> [Texto]:
+===+

A década de 1990 é lembrada pela consolidação da internet e, no Brasil, pelo
governo de Fernando Collor de Mello que congelou preços e fez diversos setores reduzirem
os quadros de funcionários. Após grandes conflitos com o impeachment de Collor,
Fernando Henrique Cardoso é eleito e assume o país colocando nova ordem na economia:
reduz a inflação e incentiva o crédito, impulsionando novamente o consumo e a produção
publicitária. Grupos internacionais de comunicação se instalam no Brasil; o capital
estrangeiro impulsiona o mercado e a publicidade é reconhecida com a conquista do
primeiro Grand Prix no Festival de Cannes em 1993.

O Percurso até o Cinema da Retomada


A década de 1990, com altos e baixos na cena política, reflete na publicidade e em
outros produtos midiáticos a gama de sentimentos que permeavam a rotina dos brasileiros.

+===+

> [Trechos dos dados]:
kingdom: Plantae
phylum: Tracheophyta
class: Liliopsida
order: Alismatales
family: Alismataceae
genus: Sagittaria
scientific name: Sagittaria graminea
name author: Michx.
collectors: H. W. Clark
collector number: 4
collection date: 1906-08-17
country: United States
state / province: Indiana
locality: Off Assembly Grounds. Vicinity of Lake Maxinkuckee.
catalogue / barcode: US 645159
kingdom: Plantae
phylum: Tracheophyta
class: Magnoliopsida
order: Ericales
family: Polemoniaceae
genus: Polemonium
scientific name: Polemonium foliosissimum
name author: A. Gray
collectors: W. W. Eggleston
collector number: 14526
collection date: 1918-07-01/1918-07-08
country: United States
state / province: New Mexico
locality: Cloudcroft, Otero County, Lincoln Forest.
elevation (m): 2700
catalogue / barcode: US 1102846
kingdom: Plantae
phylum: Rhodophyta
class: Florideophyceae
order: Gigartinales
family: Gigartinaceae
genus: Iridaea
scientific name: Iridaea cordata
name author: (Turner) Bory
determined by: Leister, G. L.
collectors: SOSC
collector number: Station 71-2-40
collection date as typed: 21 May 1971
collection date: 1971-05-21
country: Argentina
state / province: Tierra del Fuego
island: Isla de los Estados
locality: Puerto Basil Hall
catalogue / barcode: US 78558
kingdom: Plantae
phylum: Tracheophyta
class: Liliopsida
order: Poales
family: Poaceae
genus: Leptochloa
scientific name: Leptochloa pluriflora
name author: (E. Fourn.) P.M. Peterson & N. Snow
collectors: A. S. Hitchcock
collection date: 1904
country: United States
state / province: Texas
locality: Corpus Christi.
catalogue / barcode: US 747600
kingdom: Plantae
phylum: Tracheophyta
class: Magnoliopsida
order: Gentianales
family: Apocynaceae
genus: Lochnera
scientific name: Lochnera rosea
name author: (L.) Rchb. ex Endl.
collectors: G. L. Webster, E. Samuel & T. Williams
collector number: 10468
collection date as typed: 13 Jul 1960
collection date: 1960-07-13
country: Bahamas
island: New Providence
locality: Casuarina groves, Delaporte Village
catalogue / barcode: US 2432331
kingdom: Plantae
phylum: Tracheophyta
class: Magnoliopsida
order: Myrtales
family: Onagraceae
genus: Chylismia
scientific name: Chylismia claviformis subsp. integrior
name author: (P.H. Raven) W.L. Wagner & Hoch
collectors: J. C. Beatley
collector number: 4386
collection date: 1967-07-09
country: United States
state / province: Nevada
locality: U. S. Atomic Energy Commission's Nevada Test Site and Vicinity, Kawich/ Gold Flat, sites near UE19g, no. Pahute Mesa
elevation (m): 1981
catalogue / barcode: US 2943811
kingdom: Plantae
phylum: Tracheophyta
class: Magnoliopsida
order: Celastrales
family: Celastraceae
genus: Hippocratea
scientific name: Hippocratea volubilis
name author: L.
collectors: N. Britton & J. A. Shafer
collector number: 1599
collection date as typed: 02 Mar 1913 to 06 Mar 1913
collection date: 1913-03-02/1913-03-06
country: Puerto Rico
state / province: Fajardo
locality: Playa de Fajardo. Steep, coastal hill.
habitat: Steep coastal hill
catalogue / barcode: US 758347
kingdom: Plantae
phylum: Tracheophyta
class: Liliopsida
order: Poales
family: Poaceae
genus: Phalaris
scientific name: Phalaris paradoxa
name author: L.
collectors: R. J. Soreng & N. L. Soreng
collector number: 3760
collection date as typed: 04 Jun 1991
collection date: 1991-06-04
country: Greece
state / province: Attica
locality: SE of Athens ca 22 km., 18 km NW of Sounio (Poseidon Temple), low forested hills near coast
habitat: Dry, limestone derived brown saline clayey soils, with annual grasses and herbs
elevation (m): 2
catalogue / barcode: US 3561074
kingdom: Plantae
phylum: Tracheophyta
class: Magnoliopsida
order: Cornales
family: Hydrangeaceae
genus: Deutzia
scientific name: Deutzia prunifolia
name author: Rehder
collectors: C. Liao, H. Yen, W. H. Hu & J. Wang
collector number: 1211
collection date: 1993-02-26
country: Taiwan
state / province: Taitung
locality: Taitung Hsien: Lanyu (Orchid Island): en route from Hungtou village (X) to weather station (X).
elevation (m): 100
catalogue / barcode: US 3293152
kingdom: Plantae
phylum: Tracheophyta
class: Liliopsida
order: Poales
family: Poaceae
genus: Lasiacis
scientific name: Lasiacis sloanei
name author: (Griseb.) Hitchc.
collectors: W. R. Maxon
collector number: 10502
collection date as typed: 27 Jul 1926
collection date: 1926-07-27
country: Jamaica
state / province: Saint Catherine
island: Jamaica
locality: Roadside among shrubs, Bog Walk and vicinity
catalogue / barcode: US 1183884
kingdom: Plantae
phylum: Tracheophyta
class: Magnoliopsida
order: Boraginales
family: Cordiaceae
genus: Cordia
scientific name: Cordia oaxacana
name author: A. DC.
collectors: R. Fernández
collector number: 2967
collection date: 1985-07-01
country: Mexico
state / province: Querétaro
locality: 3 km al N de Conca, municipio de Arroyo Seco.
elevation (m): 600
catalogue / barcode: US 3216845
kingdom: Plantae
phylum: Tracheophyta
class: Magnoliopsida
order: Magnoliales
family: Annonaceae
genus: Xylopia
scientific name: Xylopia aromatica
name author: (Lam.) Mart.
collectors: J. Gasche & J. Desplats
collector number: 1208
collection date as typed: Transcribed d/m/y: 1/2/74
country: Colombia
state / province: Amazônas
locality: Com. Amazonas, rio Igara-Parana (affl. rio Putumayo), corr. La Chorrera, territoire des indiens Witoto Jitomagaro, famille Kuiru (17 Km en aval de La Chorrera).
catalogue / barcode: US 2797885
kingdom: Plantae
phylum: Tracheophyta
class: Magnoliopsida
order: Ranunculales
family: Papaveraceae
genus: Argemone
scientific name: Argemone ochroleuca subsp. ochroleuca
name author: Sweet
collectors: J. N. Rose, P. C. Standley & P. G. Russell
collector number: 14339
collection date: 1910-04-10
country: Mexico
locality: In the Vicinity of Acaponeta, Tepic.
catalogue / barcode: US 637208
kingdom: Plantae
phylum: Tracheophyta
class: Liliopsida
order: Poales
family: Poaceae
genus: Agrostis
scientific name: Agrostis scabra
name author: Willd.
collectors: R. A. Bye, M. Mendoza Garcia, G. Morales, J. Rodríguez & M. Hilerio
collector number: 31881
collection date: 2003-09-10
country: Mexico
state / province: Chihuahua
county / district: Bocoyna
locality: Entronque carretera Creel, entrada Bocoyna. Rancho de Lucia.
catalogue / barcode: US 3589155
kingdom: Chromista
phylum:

+===+

> [Instruções]:
1) Responda com base no texto sobre a década de 1990:
(a) O que o governo de Fernando Collor de Mello fez com os preços?
(b) Além de reduzir a inflação, o que Fernando Henrique Cardoso incentivou?
(c) Em que festival e em que ano a publicidade conquistou o primeiro Grand Prix?
2) Dê sequência ao texto sobre a década de 1990, começando depois da última frase dele.

> [Respostas por tarefa]:
1)
(a) Congelou os preços.
(b) O crédito.
(c) No Festival de Cannes, em 1993.

2)
O cinema do país é marcado por fases turbulentas de grande expressividade: o Cinema
Novo (1955-1968), pontuado por Ismail Xavier (2001) como “a perda da inocência diante
da sociedade de consumo” visava o desenvolvimento de uma cultura mais crítica e próxima
da realidade. Grandes obras são destaque da produção dessa época como Deus e o Diabo na
Terra do Sol (1964) e Terra em Transe (1967), ambos com direção de Glauber Rocha, e
versando sobre a cultura e as contradições nacionais.
Surge, após esse período, o Cinema Marginal ou Boca do Lixo (1968-1973),
também imerso na militância política abordando temáticas que tensionam a identidade
brasileira, entretanto, assumindo uma linguagem mais massiva, influência do diálogo com a
indústria cultural do cinema norte-americano. Para Franthiesco Ballerini (2012) o filme que
marca o início do período do Cinema Marginal foi O Bandido da Luz Vermelha (1968), de
Rogério Sganzerla, explorando o universo urbano, o lixo e a sociedade de consumo.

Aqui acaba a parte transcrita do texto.